I reproduced this on docker today, and fixed the issue with this commit https://github.com/pytorch/extension-cpp/commit/1031028f3b048fdea84372f3b81498db53d64d98
Hi thanks for the commit ! unfortunately, I believe the fminfand fmaxf is implicitely casting everything to float32. As a consequence, the check.py and grad_check.py are now broken with cuda, because the precision is not sufficient for float64 tensors.
Example output :
python check.py forward -c
Forward: Baseline (Python) vs. C++ ... Ok
Forward: Baseline (Python) vs. CUDA ... Traceback (most recent call last):
File "check.py", line 104, in <module>
check_forward(variables, options.cuda, options.verbose)
File "check.py", line 45, in check_forward
check_equal(baseline_values, cuda_values, verbose)
File "check.py", line 22, in check_equal
np.testing.assert_allclose(x, y, err_msg="Index: {}".format(i))
File "/home/cpinard/anaconda3/lib/python3.7/site-packages/numpy/testing/_private/utils.py", line 1452, in assert_allclose
verbose=verbose, header=header, equal_nan=equal_nan)
File "/home/cpinard/anaconda3/lib/python3.7/site-packages/numpy/testing/_private/utils.py", line 789, in assert_array_compare
raise AssertionError(msg)
AssertionError:
Not equal to tolerance rtol=1e-07, atol=0
Index: 0
(mismatch 13.333333333333329%)
x: array([-1.206306e-04, 9.878260e-01, -2.557970e-01, 3.771263e-01,
-1.863440e-01, 5.914125e-02, 6.415094e-01, 3.132478e-04,
1.672588e-03, -4.412979e-03, -1.300380e-01, -7.609038e-01,
5.438342e-01, 6.241342e-02, -3.342839e-01])
y: array([-1.206305e-04, 9.878260e-01, -2.557970e-01, 3.771263e-01,
-1.863440e-01, 5.914125e-02, 6.415094e-01, 3.132469e-04,
1.672588e-03, -4.412979e-03, -1.300380e-01, -7.609038e-01,
5.438342e-01, 6.241342e-02, -3.342839e-01])

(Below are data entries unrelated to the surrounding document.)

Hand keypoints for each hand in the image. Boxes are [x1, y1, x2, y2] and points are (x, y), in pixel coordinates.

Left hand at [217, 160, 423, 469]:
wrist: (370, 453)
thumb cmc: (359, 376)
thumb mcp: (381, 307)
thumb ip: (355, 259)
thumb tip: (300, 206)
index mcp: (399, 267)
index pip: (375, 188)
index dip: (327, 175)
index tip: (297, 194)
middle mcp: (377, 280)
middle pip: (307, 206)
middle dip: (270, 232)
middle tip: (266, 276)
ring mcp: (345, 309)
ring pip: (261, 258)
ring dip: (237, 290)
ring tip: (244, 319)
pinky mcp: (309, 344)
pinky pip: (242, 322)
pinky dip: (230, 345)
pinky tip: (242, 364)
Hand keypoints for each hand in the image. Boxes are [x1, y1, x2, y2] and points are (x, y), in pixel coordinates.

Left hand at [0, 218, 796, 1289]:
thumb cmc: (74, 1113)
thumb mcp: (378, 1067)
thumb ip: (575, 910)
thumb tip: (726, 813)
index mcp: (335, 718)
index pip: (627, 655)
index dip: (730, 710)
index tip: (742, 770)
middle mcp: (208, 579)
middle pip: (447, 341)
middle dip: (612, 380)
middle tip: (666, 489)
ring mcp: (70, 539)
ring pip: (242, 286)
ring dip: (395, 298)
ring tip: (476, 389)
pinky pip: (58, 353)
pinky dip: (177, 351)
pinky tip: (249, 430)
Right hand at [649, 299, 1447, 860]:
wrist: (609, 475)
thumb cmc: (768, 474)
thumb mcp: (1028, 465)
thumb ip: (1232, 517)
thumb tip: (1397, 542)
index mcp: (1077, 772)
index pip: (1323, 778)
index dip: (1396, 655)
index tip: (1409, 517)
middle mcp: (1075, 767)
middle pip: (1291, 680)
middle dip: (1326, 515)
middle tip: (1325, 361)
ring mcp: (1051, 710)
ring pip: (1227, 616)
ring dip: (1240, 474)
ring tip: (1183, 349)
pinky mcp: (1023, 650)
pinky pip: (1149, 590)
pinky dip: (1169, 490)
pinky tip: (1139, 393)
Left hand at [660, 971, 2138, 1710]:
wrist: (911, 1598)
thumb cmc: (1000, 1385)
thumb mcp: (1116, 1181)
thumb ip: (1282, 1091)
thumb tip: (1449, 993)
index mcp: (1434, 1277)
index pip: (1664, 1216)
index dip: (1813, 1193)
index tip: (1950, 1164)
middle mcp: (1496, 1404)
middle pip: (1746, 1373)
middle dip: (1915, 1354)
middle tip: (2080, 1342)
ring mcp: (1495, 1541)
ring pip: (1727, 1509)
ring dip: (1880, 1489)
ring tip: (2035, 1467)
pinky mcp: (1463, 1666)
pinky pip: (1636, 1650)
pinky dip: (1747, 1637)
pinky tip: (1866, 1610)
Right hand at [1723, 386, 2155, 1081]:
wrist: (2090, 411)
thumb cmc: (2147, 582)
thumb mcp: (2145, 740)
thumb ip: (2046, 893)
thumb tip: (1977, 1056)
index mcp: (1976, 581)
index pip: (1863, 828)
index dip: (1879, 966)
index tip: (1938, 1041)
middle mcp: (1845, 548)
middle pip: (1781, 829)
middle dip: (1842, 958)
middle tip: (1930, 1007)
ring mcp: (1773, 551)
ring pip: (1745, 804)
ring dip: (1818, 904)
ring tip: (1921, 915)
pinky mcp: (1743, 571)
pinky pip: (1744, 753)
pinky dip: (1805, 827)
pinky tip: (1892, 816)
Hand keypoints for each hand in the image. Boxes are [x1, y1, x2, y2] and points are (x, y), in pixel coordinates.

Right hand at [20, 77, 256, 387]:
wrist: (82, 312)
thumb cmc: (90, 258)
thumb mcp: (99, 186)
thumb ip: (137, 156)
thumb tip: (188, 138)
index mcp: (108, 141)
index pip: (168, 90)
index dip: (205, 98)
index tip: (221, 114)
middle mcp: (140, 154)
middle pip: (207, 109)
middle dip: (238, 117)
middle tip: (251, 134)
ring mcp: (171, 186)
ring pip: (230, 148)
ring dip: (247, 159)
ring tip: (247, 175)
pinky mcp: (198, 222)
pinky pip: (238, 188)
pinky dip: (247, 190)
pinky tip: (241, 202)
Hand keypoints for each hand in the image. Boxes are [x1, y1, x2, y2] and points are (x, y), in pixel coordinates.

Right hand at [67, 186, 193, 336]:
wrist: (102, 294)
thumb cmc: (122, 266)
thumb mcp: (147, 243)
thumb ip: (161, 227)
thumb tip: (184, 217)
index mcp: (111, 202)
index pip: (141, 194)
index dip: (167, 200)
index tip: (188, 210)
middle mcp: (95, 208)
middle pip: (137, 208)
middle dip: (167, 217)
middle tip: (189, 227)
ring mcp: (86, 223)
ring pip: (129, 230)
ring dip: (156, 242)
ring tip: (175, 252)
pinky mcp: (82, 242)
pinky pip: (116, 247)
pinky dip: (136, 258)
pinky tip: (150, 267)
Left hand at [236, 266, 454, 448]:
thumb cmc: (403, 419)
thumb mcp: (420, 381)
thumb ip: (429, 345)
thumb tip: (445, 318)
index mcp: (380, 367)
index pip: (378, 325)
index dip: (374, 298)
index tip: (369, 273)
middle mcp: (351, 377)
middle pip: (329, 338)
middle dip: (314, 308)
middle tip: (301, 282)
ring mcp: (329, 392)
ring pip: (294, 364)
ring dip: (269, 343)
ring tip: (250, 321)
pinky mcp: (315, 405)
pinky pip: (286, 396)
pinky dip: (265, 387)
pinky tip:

whoops, this is my bad. let me re-setup the environment and see what I can do about this.
@soumith Hi Soumith, do you find the solution for this precision problem? I met this problem in my C++ extension, too.
I also encountered a similar problem. After deleting some paths in the PATH variable that I felt might cause conflicts, I was able to solve it.